------ INFORMATION PROVIDED

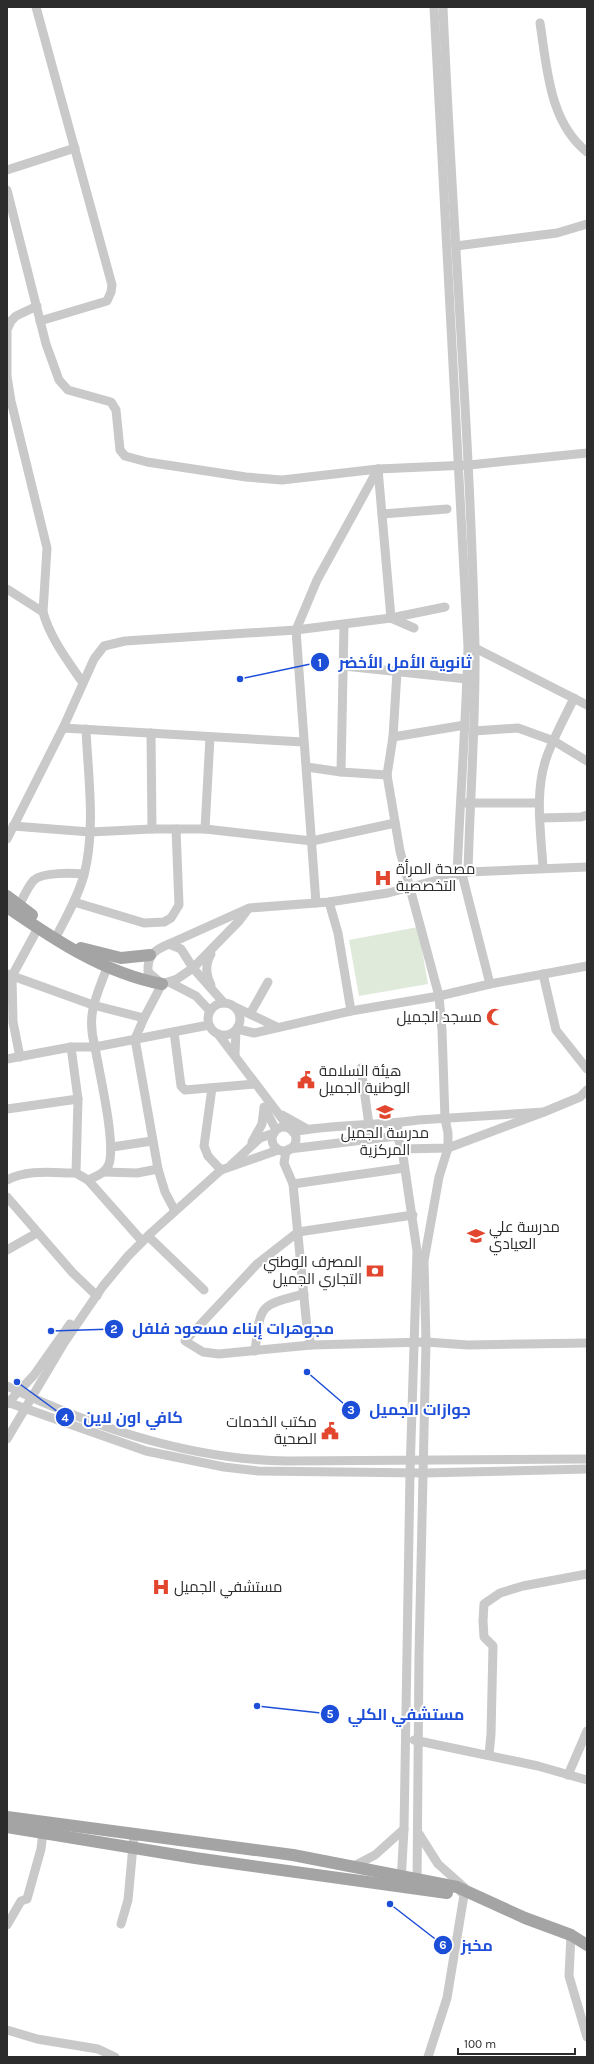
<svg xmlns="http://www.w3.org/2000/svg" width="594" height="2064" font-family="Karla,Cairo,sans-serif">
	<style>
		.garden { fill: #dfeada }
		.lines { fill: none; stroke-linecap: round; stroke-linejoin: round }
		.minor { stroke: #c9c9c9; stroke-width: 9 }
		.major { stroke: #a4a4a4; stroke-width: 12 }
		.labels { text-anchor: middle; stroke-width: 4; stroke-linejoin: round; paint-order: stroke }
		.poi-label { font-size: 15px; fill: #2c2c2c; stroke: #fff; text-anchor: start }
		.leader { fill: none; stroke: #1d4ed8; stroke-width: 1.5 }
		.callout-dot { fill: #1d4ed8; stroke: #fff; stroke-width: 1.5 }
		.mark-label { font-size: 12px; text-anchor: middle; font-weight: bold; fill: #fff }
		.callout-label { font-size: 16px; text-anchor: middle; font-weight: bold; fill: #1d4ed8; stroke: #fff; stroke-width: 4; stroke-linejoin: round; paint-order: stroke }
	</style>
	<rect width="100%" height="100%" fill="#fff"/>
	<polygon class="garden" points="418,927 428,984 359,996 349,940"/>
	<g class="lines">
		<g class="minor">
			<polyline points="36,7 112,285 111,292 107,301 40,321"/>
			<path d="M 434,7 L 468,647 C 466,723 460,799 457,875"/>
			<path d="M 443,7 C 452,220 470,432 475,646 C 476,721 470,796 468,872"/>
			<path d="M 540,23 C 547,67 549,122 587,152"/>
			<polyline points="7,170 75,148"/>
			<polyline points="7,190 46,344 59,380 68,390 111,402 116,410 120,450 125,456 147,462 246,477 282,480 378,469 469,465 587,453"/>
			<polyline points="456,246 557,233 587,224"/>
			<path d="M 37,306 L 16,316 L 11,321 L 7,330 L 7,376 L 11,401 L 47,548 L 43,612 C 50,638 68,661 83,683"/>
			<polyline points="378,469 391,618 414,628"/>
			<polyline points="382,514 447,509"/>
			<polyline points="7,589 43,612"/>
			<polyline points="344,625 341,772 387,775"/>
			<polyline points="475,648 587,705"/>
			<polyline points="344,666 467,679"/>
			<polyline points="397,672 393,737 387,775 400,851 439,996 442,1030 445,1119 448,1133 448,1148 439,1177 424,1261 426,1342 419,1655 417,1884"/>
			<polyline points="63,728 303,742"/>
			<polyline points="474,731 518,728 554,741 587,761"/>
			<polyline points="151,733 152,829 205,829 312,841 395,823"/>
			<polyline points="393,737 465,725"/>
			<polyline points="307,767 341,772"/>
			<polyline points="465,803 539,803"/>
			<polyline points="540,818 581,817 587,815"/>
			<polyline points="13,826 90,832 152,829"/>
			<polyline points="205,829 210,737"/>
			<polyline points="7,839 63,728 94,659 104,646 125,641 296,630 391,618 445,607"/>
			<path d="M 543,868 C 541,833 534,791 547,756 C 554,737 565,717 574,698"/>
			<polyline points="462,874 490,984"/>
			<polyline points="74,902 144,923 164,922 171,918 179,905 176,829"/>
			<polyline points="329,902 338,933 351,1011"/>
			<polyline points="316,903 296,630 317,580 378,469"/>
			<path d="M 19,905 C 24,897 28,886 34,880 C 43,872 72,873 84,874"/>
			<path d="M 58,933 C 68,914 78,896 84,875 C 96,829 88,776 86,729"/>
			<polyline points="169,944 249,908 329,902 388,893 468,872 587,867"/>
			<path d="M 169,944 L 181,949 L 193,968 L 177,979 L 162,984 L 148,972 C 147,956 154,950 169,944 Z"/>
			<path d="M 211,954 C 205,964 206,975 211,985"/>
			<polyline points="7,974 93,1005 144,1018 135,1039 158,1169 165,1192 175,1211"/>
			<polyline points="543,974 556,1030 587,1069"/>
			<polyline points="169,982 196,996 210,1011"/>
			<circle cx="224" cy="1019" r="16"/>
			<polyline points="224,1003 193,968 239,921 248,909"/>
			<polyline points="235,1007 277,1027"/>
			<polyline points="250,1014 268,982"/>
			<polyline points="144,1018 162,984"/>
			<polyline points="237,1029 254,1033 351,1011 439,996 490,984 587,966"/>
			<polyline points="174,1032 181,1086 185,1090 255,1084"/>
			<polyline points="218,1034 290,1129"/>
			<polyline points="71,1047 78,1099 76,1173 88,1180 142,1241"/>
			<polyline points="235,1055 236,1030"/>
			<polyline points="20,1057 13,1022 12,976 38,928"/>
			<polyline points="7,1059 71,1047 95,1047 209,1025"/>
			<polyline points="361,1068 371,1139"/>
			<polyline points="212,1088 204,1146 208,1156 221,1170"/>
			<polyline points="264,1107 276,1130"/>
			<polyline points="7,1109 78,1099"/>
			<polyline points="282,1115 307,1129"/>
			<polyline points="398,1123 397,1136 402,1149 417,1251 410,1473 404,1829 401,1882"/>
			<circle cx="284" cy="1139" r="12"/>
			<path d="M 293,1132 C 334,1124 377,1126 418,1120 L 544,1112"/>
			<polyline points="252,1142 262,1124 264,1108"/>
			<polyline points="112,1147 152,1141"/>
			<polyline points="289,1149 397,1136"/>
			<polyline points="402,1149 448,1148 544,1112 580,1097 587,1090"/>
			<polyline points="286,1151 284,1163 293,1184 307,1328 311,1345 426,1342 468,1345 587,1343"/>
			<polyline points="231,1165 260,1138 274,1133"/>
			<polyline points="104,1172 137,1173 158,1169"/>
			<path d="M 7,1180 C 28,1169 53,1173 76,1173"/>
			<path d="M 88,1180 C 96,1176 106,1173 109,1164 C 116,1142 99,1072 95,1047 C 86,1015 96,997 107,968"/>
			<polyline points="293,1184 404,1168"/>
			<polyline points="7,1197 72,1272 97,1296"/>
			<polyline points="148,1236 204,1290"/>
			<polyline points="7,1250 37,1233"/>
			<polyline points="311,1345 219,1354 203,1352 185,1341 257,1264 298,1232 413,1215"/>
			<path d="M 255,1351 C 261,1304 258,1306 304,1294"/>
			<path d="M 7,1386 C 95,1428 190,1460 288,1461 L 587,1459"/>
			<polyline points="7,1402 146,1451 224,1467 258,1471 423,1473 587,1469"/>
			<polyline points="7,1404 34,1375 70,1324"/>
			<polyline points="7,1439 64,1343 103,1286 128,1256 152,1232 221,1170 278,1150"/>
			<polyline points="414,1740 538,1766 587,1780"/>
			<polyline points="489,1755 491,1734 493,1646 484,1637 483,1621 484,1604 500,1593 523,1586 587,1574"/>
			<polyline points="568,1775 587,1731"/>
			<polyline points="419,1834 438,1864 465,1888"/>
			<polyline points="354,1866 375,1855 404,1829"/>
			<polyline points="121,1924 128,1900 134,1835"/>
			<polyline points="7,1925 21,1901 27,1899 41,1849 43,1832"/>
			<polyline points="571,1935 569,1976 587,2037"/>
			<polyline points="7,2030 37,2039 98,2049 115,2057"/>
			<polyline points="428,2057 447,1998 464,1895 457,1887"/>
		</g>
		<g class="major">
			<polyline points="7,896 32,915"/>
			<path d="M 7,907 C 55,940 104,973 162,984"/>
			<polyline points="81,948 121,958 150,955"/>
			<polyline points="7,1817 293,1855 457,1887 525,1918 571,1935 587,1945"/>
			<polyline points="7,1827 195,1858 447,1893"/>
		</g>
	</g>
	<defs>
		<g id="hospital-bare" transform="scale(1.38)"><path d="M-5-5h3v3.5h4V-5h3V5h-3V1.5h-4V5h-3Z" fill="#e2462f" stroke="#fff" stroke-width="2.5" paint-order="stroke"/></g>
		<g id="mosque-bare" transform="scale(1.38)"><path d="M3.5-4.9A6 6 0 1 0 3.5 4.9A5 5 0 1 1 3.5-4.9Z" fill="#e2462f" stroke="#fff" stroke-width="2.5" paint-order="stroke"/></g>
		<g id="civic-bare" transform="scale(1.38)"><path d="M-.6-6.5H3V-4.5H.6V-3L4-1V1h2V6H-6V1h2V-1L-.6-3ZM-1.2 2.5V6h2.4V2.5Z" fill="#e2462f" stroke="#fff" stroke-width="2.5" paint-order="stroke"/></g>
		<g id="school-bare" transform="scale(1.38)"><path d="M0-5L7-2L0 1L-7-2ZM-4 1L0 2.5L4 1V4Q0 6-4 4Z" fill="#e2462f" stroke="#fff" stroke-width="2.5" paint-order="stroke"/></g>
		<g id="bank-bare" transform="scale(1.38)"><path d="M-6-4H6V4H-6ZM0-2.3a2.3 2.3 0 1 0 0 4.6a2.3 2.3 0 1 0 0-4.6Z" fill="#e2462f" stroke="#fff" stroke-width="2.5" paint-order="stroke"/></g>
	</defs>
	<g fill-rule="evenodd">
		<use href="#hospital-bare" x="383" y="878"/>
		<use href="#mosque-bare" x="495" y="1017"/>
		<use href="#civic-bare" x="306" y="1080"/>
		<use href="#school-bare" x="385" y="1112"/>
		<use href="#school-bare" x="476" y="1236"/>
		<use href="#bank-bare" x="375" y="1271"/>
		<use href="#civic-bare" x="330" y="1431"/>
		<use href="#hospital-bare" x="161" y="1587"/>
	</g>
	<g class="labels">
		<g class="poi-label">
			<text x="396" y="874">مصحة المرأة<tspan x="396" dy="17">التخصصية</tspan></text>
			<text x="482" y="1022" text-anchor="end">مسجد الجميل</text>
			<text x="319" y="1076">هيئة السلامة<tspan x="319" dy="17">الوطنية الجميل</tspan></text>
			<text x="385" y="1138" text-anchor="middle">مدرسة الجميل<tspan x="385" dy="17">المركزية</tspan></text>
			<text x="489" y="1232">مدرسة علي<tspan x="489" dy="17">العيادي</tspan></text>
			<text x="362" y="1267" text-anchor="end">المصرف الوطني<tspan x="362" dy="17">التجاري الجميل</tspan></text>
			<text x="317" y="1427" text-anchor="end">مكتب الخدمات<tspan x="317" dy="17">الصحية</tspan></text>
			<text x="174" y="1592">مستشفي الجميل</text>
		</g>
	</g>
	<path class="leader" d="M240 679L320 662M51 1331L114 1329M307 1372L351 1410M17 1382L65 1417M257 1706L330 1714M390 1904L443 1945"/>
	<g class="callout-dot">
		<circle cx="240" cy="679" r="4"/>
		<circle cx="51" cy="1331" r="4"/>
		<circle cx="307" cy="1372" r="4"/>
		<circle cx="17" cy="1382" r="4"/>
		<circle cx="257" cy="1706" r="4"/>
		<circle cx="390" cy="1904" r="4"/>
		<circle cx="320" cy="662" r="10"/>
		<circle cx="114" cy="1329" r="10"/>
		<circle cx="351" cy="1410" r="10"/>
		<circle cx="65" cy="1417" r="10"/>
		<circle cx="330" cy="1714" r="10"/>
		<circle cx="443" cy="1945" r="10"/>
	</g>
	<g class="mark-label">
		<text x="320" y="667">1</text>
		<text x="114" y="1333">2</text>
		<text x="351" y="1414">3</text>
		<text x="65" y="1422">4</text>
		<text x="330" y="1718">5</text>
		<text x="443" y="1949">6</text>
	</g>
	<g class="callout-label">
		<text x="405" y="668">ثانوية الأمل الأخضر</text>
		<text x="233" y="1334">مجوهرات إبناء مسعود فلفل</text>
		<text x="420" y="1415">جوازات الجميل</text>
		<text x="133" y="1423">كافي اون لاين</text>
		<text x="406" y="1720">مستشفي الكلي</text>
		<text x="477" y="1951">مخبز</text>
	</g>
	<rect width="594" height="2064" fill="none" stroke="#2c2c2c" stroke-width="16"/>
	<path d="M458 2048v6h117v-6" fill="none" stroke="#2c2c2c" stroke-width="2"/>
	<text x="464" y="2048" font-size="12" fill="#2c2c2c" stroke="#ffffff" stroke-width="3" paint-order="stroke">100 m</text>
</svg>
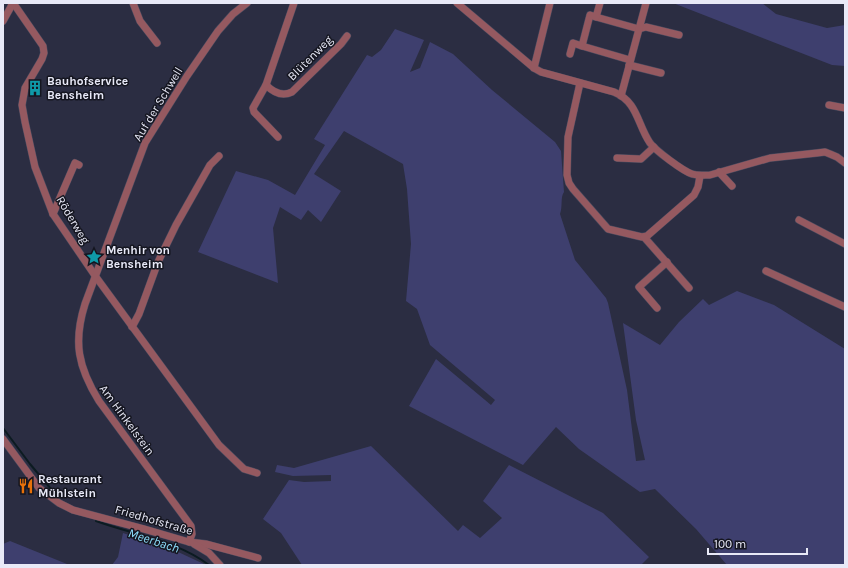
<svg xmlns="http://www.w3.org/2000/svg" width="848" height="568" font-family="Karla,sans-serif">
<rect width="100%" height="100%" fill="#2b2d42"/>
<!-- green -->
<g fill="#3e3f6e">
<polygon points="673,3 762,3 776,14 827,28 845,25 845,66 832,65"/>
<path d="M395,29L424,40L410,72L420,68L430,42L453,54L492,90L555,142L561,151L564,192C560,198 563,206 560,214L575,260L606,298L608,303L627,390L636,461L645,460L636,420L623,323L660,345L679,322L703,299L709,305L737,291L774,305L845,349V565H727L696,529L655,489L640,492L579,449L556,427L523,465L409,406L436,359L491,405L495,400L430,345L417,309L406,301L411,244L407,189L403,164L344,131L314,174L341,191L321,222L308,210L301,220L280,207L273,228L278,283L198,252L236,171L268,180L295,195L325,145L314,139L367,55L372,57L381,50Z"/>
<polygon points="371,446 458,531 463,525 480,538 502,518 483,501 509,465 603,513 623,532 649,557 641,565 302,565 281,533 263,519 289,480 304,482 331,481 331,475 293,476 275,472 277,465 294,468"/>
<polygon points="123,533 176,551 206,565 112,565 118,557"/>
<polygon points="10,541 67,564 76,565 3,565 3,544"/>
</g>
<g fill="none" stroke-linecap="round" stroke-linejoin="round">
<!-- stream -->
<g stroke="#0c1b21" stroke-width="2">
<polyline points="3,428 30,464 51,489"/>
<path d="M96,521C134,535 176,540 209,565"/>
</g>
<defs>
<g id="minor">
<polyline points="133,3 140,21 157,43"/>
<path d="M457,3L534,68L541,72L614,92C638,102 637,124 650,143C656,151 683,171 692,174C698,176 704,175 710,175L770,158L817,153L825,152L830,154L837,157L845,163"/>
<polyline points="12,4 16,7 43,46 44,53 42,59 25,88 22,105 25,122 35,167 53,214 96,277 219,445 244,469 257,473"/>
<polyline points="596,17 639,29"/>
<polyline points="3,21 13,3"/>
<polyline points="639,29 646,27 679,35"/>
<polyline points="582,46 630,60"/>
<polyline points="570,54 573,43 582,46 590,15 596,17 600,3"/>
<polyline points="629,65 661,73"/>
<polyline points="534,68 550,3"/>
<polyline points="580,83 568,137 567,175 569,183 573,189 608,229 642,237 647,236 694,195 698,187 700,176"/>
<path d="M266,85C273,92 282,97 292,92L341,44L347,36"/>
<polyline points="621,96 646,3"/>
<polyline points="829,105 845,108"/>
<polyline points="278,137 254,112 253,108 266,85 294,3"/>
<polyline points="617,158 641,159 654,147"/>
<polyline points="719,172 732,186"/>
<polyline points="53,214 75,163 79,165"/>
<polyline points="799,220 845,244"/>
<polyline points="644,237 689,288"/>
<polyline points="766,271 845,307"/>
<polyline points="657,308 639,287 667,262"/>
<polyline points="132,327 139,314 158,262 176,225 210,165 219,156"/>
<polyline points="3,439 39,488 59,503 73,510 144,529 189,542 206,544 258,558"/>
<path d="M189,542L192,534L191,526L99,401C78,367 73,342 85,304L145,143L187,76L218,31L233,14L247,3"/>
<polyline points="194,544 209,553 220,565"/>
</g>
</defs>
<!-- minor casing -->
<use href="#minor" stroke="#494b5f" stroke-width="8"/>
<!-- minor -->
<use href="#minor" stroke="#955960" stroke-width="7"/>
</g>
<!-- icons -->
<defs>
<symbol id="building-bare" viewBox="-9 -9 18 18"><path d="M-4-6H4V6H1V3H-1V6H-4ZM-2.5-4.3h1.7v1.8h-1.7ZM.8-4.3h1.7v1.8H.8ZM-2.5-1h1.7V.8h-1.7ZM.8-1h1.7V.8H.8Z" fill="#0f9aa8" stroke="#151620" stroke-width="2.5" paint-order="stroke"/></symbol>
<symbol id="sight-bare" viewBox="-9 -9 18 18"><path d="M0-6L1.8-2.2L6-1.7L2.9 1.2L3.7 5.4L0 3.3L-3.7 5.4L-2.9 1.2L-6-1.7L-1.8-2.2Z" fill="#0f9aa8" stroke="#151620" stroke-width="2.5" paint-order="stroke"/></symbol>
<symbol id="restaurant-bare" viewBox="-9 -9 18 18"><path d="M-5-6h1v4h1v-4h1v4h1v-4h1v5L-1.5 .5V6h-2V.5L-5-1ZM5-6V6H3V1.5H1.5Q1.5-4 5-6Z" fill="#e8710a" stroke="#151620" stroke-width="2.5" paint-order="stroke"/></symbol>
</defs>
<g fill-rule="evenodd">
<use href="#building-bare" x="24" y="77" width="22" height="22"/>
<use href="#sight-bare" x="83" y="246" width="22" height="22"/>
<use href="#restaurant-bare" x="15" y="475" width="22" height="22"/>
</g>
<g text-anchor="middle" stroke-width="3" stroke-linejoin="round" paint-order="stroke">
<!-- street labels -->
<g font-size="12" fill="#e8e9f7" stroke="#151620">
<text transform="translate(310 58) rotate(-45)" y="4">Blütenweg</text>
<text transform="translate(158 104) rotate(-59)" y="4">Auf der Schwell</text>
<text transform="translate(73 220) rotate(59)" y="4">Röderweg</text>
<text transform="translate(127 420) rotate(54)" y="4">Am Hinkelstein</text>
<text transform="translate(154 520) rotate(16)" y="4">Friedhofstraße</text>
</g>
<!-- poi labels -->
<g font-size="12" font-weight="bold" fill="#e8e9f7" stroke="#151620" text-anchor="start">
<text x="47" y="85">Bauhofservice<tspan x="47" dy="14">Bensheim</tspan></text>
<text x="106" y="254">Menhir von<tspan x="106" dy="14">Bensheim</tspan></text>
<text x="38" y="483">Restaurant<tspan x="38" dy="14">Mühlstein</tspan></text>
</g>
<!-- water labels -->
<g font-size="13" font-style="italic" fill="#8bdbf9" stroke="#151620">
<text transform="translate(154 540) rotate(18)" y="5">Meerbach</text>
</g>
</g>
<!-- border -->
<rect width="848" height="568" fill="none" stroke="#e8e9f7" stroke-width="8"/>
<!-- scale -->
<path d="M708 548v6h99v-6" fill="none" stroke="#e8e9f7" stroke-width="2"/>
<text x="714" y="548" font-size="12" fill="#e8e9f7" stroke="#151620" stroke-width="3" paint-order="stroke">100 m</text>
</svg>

------------

**WORK REQUIRED**
If a line in the records contains the word "lines", copy it.

**EXPECTED ANSWER**
		.lines { fill: none; stroke-linecap: round; stroke-linejoin: round }
	<g class="lines">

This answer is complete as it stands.